NILES - Honest Citizens for Honest Government? At least two Niles Township residents have a different opinion of the township organization. Much different.
A two-page letter that attributes its origin to the organization was recently distributed in newspaper tubes and mailboxes in the township. It has angered James Ringler, the township’s treasurer the last 16 years, and Jane Tenney, owner of Tenney Associates and the developer of the Longmeadow subdivision on Niles-Buchanan Road.
Among the letter’s allegations is that Ringler has used his office “to enhance property for his Real Estate business and for his own personal gain.” The letter also mentions Ringler’s involvement in a sewer project servicing Longmeadow and claims “Tenney Associates went bankrupt.”
Ringler and Tenney took issue with the letter last week.
“Ninety-nine percent of this is untrue. What is true has been distorted, with facts left out,” Ringler said. “The whole purpose has been to destroy Jim Ringler.”
For her part, Tenney referred to HCHG as “unscrupulous” and complained the group doesn’t identify its members in print or on its website (www.hchgnilestwp.blogspot.com).
The letter alleges that Ringler sells real estate out of his office at the Township Hall, that the township was forced to “write off” $450,000 for sewer lines extended to Longmeadow and that Ringler improperly loaned $26,000 to James “Cricket” Butler, president of Butler Family Enterprises that oversees Morris Farms, to drill test wells at Morris Farms. Ringler denied each claim, arguing he relies on his personal cell phone in his dealings as a real estate broker for Grubb & Ellis/Cressy & Everett.
“I’ve never met a (real estate) client ... (or) written an agreement at my township office.
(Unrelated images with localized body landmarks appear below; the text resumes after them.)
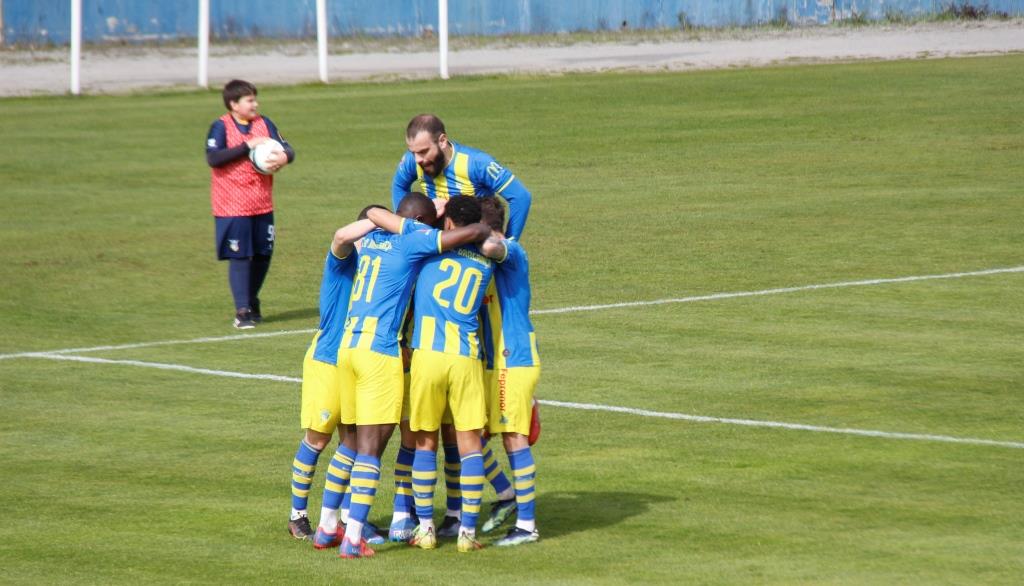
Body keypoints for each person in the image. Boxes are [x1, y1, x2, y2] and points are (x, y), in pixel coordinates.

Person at [335, 193, 490, 559]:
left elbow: (360, 225)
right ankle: (461, 528)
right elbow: (483, 244)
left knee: (400, 442)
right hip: (434, 355)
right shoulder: (470, 257)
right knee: (456, 444)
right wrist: (481, 230)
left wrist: (387, 216)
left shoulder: (393, 247)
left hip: (381, 351)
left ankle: (403, 523)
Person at [392, 197, 495, 553]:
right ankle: (467, 532)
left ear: (448, 223)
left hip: (428, 357)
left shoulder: (427, 255)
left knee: (425, 443)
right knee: (469, 446)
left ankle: (426, 529)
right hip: (466, 358)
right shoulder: (485, 263)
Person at [477, 196, 542, 546]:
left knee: (513, 437)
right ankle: (506, 494)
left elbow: (492, 246)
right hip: (491, 364)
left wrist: (470, 235)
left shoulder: (512, 251)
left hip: (512, 359)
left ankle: (527, 526)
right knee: (470, 435)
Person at [205, 79, 294, 329]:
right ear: (234, 104)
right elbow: (213, 158)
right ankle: (242, 311)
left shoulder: (265, 124)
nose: (255, 104)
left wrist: (284, 157)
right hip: (232, 205)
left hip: (262, 203)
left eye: (255, 99)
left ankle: (251, 299)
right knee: (241, 255)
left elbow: (288, 149)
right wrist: (247, 146)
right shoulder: (220, 127)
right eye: (250, 100)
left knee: (263, 255)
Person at [391, 114, 532, 241]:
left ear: (442, 141)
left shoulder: (478, 163)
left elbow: (520, 196)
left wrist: (509, 242)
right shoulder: (412, 161)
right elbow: (399, 186)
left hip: (474, 242)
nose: (417, 159)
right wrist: (403, 225)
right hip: (438, 240)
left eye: (423, 151)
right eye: (413, 152)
I wouldn’t do that,” he said.
Rick Doolittle, chief operating officer and partner at Grubb & Ellis/Cressy & Everett, confirmed Ringler maintains an office in Mishawaka where he conducts real estate business.
Regarding the sewer project at Longmeadow, Ringler said Tenney’s development and other new facilities on Niles-Buchanan Road made the project “the right thing to do.” Township sewer and water reserves, not taxpayer money, funded the project, he said, under an arrangement that included an agreement that Tenney help pay back some of those costs over a 15-year period.
Although Tenney agreed she defaulted on the agreement, blaming the downturn in the economy, she argued it’s untrue her company went bankrupt.
As for the test wells at Morris Farms, Ringler said they were drilled when Butler was considering converting the area into a self-contained community. The township paid for the wells upfront, he said, simply because it was easier to do it that way.
The letter’s allegations also make reference to discussions Ringler had with zoning administrator Stefanie Woodrick regarding lot-split issues at Morris Farms. Those discussions, which Ringler agreed “made her (Woodrick) uncomfortable,” became the subject of an investigation by an outside law firm and were referenced by Jim Kidwell, the township supervisor, in a news release that accused Ringler of intimidating Woodrick. The investigation cleared Ringler.
Still, friction between Ringler and Kidwell has been evident at board meetings. Ringler said he has no doubt Kidwell is behind the HCHG’s letter but Kidwell denies that’s the case.
“I don’t know who wrote the letter. I told Tenney I didn’t have anything to do with it ... (but) I do know all that information was gotten through the Freedom of Information Act,” he said.
He agreed his name was once listed on HCHG’s website but he said he had it removed when he learned about the listing. He’s not a member of the group, he said.
“This really isn’t my fight. The fight is totally theirs,” he said.
Earlier this year when HCHG launched a recall attempt against Ringler, Clerk Marge Durm-Hiatt and trustees Richard Noble and Richard Cooper, HCHG was represented at the Berrien County clerk’s office by township resident Tony Millin. Millin didn’t return telephone calls last week.
Also contacted last week was Butler, who had little to say.
“There were clearly numerous inaccuracies (in HCHG’s letter). Other than that, I have no comment,” he said.